In the Guardian’s long-running readers’ reply series, one question this week turns to a small but surprisingly familiar habit: being polite to voice assistants and artificial intelligence.
The series invites readers to answer one another’s questions on topics that can range from trivial flights of fancy to profound scientific and philosophical ideas. This week’s prompt takes that broad approach in a slightly different direction, asking readers to consider a world in which people did not make mistakes.
Alongside that larger theme comes a more everyday question from Alison Williams in Toronto: “I always say please and thank you to my Alexa. Why is this? I am sure it doesn’t care. Is it worth being polite to artificial assistants?”
The question reflects a behavior many people recognize in themselves. Even when speaking to a device, some users still default to the same language of courtesy they would use with another person. The issue is not whether Alexa or a similar assistant has feelings, but whether the habit of politeness has value when the recipient is a machine.
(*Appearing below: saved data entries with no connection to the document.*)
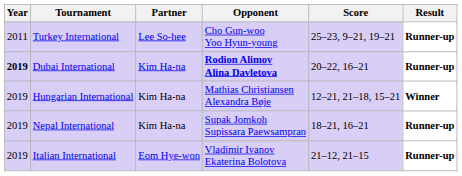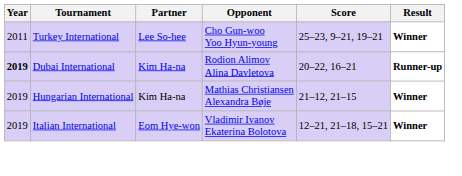Turkey International | Result: Runner-up -> Winner
Dubai International | Opponent: bold -> normal
Hungarian International | Score: 12–21, 21–18, 15–21 -> 21–12, 21–15
- row: 2019 | Nepal International | Kim Ha-na | Supak Jomkoh Supissara Paewsampran | 18–21, 16–21 | Runner-up
Italian International | Score: 21–12, 21–15 -> 12–21, 21–18, 15–21
Italian International | Result: Runner-up -> Winner
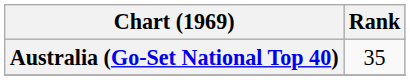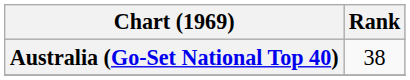Australia (Go-Set National Top 40) | Rank: 35 -> 38
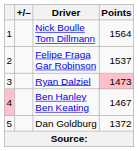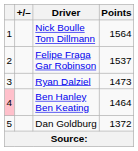Ryan Dalziel | Points: pink background -> no background
Ben Hanley Ben Keating | Points: 1467 -> 1464
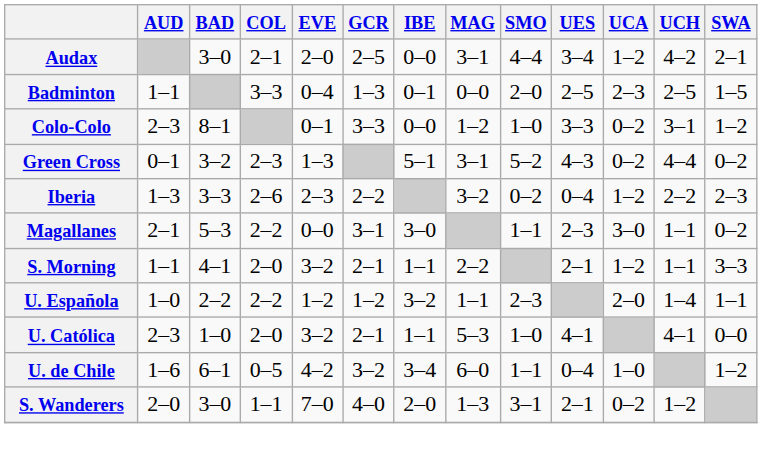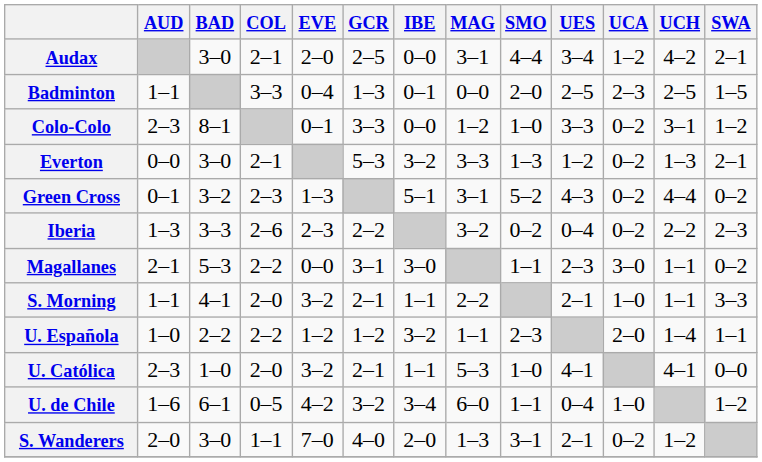+ row: Everton | 0–0 | 3–0 | 2–1 | 5–3 | 3–2 | 3–3 | 1–3 | 1–2 | 0–2 | 1–3 | 2–1
Iberia | UCA: 1–2 -> 0–2
S. Morning | UCA: 1–2 -> 1–0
The prompt also raises a broader point about how people interact with technology. Voice assistants are designed to respond to human speech, which can make them feel less like tools and more like conversational partners. That blurring of roles may help explain why phrases such as “please” and “thank you” come naturally, even when users know there is no human awareness on the other end.
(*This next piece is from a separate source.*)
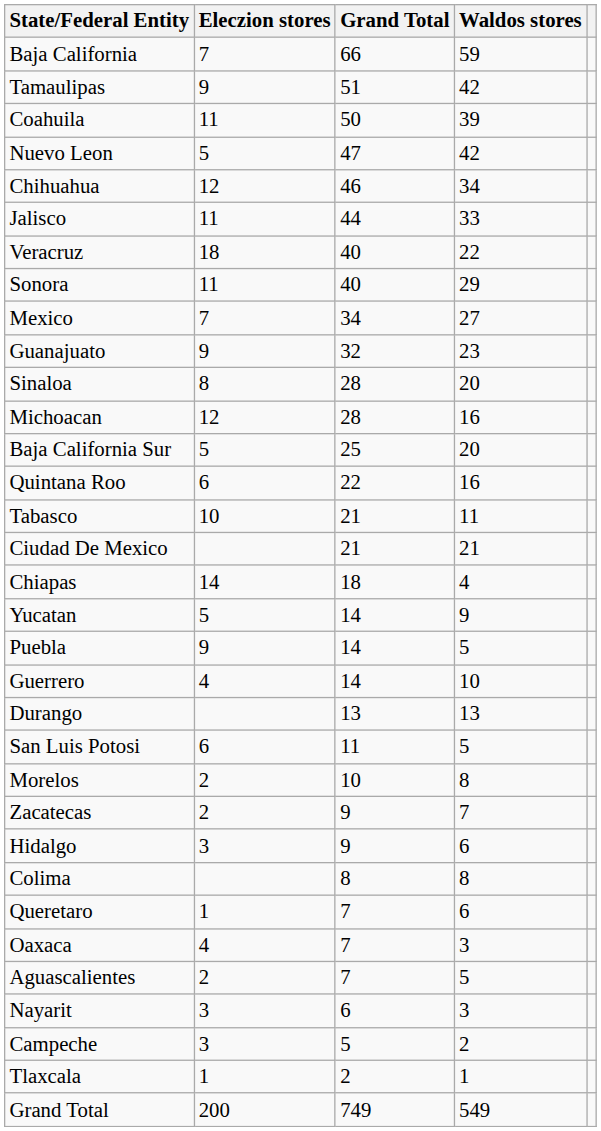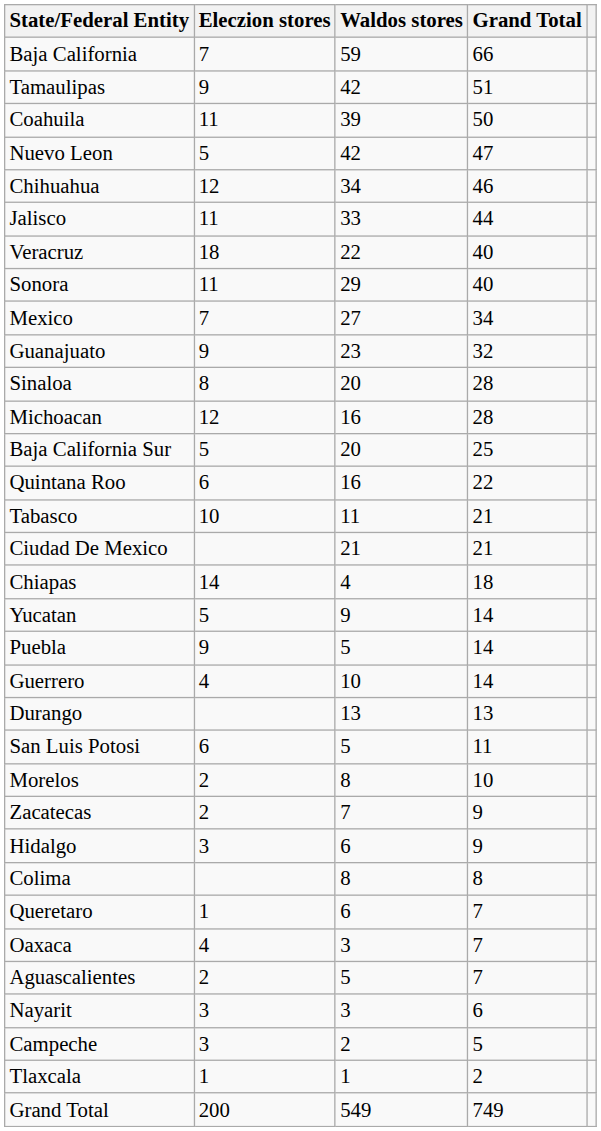columns swapped: Waldos stores <-> Grand Total
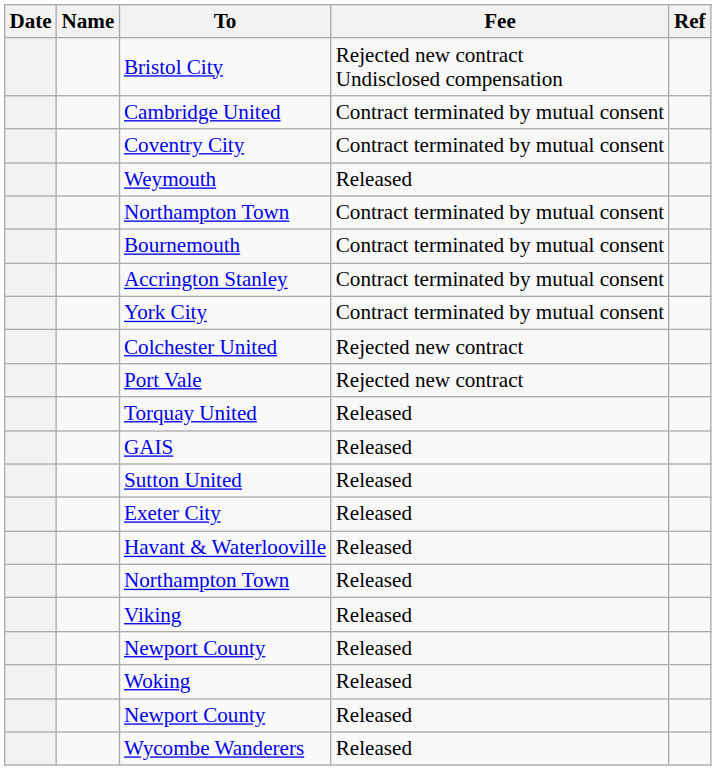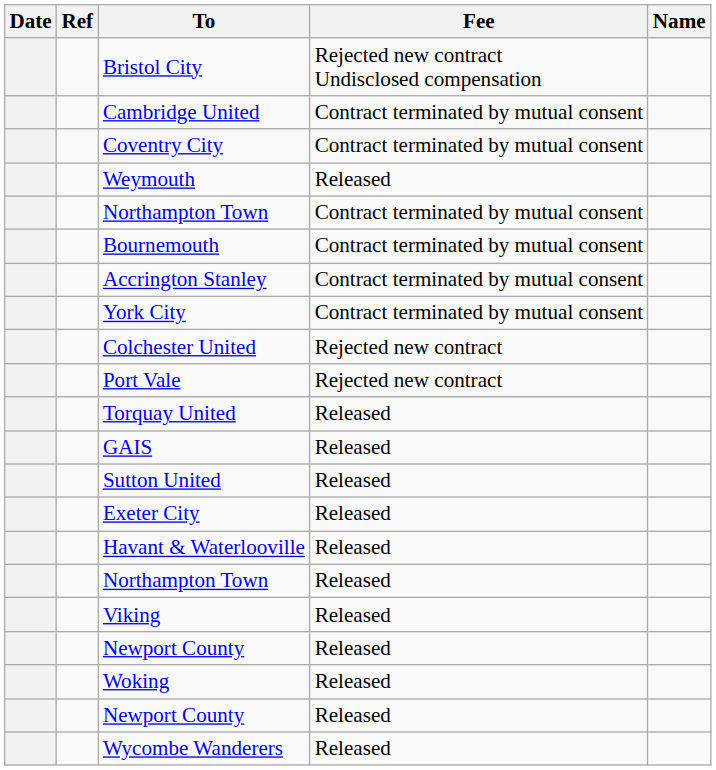columns swapped: Name <-> Ref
At the same time, the question suggests a second possibility: that speaking politely to artificial assistants may be less about the machine and more about the speaker. Courtesy can become a habit, and habits formed in one setting often carry into others. The choice to use polite language with a device may therefore be tied to personal practice, routine, or an instinct to maintain a civil tone in everyday speech.
The Guardian’s readers’ reply format invites responses from readers rather than a single authoritative answer, so the discussion is open-ended. Questions in the series often use a simple scenario to explore larger ideas, and this one sits at the intersection of technology, behavior, and social custom.
For readers who want to contribute their own thoughts, the call for submissions remains open: send new questions to nq@theguardian.com.
Whether the answer is practical, philosophical, or simply a matter of habit, the question remains a timely one. As artificial assistants become more embedded in daily life, people continue to negotiate what kind of language feels appropriate when speaking to them. Politeness, even in a one-sided exchange, may say as much about human behavior as it does about the technology itself.